How do the lines below between the ones holding "1: (622, 370, 2.07)" and "31: (644, 63, 2.05)", inclusive, read? Give them again exactly, with no other lines.
START Record set
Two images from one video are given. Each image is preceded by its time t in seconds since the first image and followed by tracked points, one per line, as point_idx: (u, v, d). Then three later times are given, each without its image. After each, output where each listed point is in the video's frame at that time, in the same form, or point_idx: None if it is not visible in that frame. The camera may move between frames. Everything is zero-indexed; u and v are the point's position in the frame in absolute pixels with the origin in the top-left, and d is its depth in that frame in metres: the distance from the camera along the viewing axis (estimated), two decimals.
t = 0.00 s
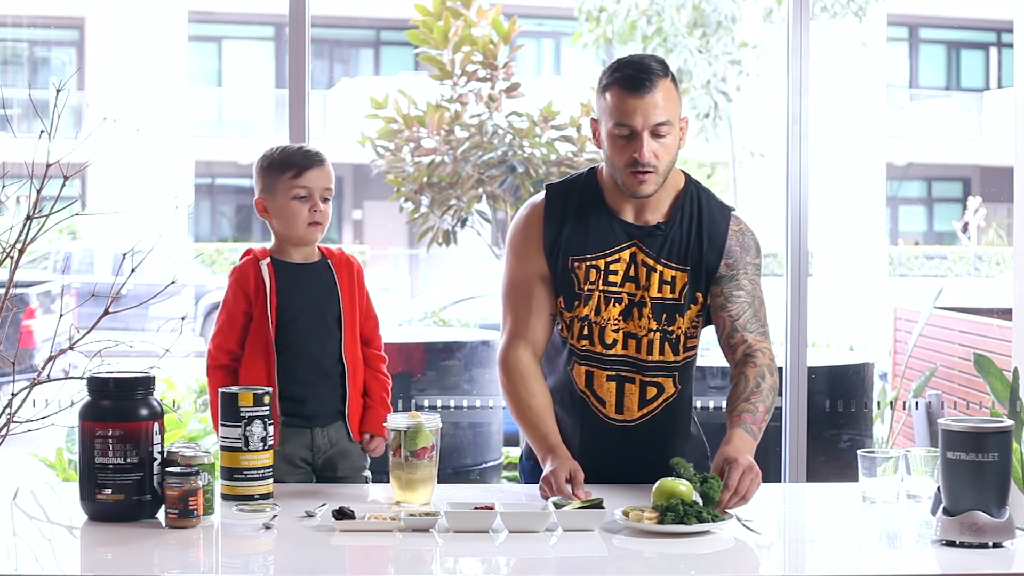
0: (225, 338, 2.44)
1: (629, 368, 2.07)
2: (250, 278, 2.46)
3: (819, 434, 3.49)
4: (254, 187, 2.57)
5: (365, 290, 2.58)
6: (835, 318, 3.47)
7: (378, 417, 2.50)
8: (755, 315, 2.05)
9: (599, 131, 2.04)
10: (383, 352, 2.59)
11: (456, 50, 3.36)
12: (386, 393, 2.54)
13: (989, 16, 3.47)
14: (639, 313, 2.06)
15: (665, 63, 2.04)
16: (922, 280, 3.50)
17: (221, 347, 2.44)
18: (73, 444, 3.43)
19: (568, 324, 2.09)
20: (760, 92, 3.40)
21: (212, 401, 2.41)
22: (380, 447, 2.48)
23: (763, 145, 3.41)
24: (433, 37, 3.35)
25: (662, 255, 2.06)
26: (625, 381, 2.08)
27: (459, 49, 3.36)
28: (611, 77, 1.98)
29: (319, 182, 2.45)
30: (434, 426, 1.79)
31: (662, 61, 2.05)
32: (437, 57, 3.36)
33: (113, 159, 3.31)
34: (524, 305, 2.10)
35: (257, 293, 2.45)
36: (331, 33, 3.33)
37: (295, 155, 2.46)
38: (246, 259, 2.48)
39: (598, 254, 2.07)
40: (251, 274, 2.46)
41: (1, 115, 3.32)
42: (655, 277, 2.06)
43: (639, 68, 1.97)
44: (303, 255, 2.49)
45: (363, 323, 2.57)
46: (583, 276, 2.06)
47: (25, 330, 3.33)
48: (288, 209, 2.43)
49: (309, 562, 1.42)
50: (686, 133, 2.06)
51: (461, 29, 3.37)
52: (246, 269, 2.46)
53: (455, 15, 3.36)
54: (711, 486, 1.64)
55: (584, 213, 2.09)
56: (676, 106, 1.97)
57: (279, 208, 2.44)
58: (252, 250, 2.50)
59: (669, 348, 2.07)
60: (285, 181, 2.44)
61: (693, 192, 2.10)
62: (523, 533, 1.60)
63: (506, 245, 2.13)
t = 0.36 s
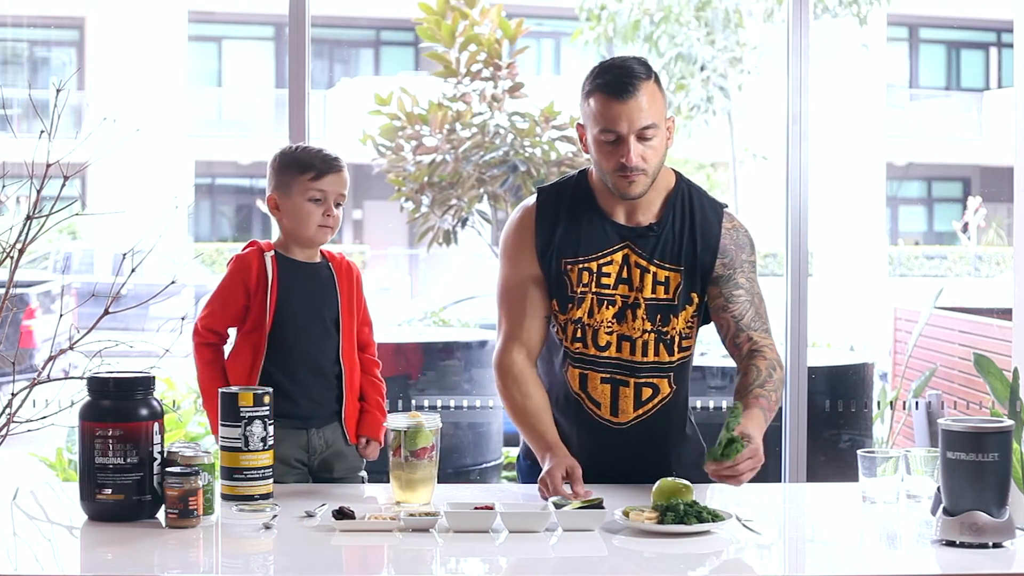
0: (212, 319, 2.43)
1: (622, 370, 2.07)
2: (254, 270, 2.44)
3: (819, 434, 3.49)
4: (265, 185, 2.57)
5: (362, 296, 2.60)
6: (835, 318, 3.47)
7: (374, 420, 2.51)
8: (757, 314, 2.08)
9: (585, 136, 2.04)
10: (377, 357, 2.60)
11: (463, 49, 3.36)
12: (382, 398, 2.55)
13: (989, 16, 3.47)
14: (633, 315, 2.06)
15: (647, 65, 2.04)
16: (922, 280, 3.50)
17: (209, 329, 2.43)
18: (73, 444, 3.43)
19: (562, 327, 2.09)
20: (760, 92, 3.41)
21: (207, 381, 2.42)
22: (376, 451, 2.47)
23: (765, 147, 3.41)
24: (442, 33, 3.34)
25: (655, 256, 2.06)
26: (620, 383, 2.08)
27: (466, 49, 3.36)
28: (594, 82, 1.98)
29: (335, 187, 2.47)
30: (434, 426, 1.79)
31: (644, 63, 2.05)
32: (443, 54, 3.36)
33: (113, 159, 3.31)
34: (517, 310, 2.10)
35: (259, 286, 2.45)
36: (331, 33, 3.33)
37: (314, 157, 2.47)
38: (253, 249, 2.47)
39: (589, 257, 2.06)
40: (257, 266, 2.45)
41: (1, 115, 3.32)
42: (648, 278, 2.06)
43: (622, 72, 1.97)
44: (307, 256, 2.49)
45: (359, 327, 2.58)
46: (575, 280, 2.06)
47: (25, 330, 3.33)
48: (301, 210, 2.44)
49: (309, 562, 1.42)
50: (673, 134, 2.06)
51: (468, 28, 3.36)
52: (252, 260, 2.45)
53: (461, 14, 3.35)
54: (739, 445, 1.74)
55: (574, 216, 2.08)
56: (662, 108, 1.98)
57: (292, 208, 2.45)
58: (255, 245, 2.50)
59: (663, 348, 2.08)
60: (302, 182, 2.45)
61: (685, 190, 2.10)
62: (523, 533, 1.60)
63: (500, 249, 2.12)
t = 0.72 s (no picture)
0: (207, 301, 2.46)
1: (632, 370, 2.07)
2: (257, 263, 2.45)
3: (819, 434, 3.49)
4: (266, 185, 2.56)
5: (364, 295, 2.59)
6: (835, 318, 3.47)
7: (379, 418, 2.51)
8: (745, 321, 2.14)
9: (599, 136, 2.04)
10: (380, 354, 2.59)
11: (464, 46, 3.36)
12: (387, 397, 2.54)
13: (989, 17, 3.47)
14: (644, 315, 2.07)
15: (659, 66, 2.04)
16: (922, 280, 3.50)
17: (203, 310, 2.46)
18: (73, 444, 3.43)
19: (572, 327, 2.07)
20: (761, 92, 3.41)
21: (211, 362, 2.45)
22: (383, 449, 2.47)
23: (766, 143, 3.41)
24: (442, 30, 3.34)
25: (667, 256, 2.08)
26: (629, 383, 2.07)
27: (467, 46, 3.36)
28: (609, 82, 1.98)
29: (338, 189, 2.47)
30: (434, 426, 1.79)
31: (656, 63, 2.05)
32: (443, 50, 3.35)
33: (113, 159, 3.31)
34: (533, 302, 2.05)
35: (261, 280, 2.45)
36: (332, 33, 3.33)
37: (316, 158, 2.47)
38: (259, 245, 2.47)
39: (603, 257, 2.06)
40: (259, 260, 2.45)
41: (1, 115, 3.32)
42: (661, 278, 2.07)
43: (638, 73, 1.97)
44: (309, 257, 2.50)
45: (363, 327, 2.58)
46: (588, 279, 2.05)
47: (25, 330, 3.33)
48: (304, 213, 2.44)
49: (309, 562, 1.42)
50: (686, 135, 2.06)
51: (468, 28, 3.36)
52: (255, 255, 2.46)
53: (462, 14, 3.35)
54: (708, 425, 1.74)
55: (586, 217, 2.08)
56: (676, 110, 1.98)
57: (295, 210, 2.45)
58: (254, 243, 2.50)
59: (673, 348, 2.08)
60: (306, 185, 2.45)
61: (695, 191, 2.12)
62: (523, 533, 1.60)
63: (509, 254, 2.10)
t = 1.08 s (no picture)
0: (212, 308, 2.45)
1: (644, 374, 2.08)
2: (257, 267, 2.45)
3: (819, 433, 3.49)
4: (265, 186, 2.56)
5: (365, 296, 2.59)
6: (835, 318, 3.47)
7: (381, 418, 2.52)
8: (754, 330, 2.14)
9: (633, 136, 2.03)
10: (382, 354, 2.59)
11: (460, 47, 3.36)
12: (389, 397, 2.54)
13: (989, 17, 3.47)
14: (659, 319, 2.07)
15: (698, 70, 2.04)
16: (922, 280, 3.50)
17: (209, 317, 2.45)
18: (74, 444, 3.43)
19: (585, 327, 2.07)
20: (760, 92, 3.40)
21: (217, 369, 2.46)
22: (387, 449, 2.47)
23: (765, 148, 3.41)
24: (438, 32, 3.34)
25: (685, 262, 2.08)
26: (640, 387, 2.08)
27: (463, 47, 3.36)
28: (651, 84, 1.97)
29: (335, 190, 2.45)
30: (434, 426, 1.79)
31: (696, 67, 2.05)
32: (442, 52, 3.35)
33: (113, 159, 3.31)
34: (546, 300, 2.04)
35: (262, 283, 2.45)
36: (332, 33, 3.33)
37: (312, 160, 2.45)
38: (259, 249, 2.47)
39: (622, 259, 2.06)
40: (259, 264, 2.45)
41: (1, 115, 3.32)
42: (678, 283, 2.07)
43: (681, 77, 1.96)
44: (309, 258, 2.50)
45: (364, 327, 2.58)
46: (606, 281, 2.05)
47: (25, 330, 3.33)
48: (302, 216, 2.44)
49: (309, 562, 1.42)
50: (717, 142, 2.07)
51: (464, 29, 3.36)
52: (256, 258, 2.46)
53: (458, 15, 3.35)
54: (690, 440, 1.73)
55: (607, 217, 2.07)
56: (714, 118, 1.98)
57: (293, 213, 2.45)
58: (254, 245, 2.50)
59: (686, 354, 2.09)
60: (302, 188, 2.44)
61: (717, 199, 2.12)
62: (523, 533, 1.60)
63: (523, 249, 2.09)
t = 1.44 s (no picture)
0: (210, 307, 2.45)
1: (648, 376, 2.08)
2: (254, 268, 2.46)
3: (819, 433, 3.49)
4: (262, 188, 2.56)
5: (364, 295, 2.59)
6: (835, 318, 3.48)
7: (381, 418, 2.51)
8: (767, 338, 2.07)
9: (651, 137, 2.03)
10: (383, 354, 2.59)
11: (460, 48, 3.36)
12: (389, 397, 2.54)
13: (989, 17, 3.47)
14: (666, 322, 2.06)
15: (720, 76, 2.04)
16: (922, 280, 3.50)
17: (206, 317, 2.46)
18: (74, 444, 3.43)
19: (591, 325, 2.09)
20: (761, 92, 3.40)
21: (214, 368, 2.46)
22: (387, 449, 2.46)
23: (764, 149, 3.41)
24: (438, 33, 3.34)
25: (694, 266, 2.07)
26: (644, 388, 2.08)
27: (463, 48, 3.36)
28: (674, 86, 1.97)
29: (327, 190, 2.45)
30: (434, 426, 1.79)
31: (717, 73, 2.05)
32: (442, 52, 3.35)
33: (113, 159, 3.31)
34: (546, 292, 2.07)
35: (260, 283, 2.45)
36: (332, 33, 3.33)
37: (303, 160, 2.45)
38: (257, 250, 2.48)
39: (629, 260, 2.06)
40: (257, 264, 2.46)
41: (1, 115, 3.32)
42: (685, 286, 2.06)
43: (704, 80, 1.96)
44: (306, 259, 2.50)
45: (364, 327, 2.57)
46: (611, 280, 2.06)
47: (25, 330, 3.33)
48: (295, 216, 2.44)
49: (309, 562, 1.42)
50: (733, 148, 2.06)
51: (464, 29, 3.36)
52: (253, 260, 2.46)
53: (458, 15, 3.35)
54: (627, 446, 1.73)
55: (617, 215, 2.07)
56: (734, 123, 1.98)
57: (287, 214, 2.45)
58: (251, 246, 2.50)
59: (692, 358, 2.09)
60: (293, 190, 2.44)
61: (729, 205, 2.11)
62: (523, 533, 1.60)
63: (530, 242, 2.11)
END Record set
**Answer below:**
1: (622, 370, 2.07)
2: (254, 270, 2.44)
3: (819, 434, 3.49)
4: (265, 185, 2.57)
5: (362, 296, 2.60)
6: (835, 318, 3.47)
7: (374, 420, 2.51)
8: (757, 314, 2.08)
9: (585, 136, 2.04)
10: (377, 357, 2.60)
11: (463, 49, 3.36)
12: (382, 398, 2.55)
13: (989, 16, 3.47)
14: (633, 315, 2.06)
15: (647, 65, 2.04)
16: (922, 280, 3.50)
17: (209, 329, 2.43)
18: (73, 444, 3.43)
19: (562, 327, 2.09)
20: (760, 92, 3.41)
21: (207, 381, 2.42)
22: (376, 451, 2.47)
23: (765, 147, 3.41)
24: (442, 33, 3.34)
25: (655, 256, 2.06)
26: (620, 383, 2.08)
27: (466, 49, 3.36)
28: (594, 82, 1.98)
29: (335, 187, 2.47)
30: (434, 426, 1.79)
31: (644, 63, 2.05)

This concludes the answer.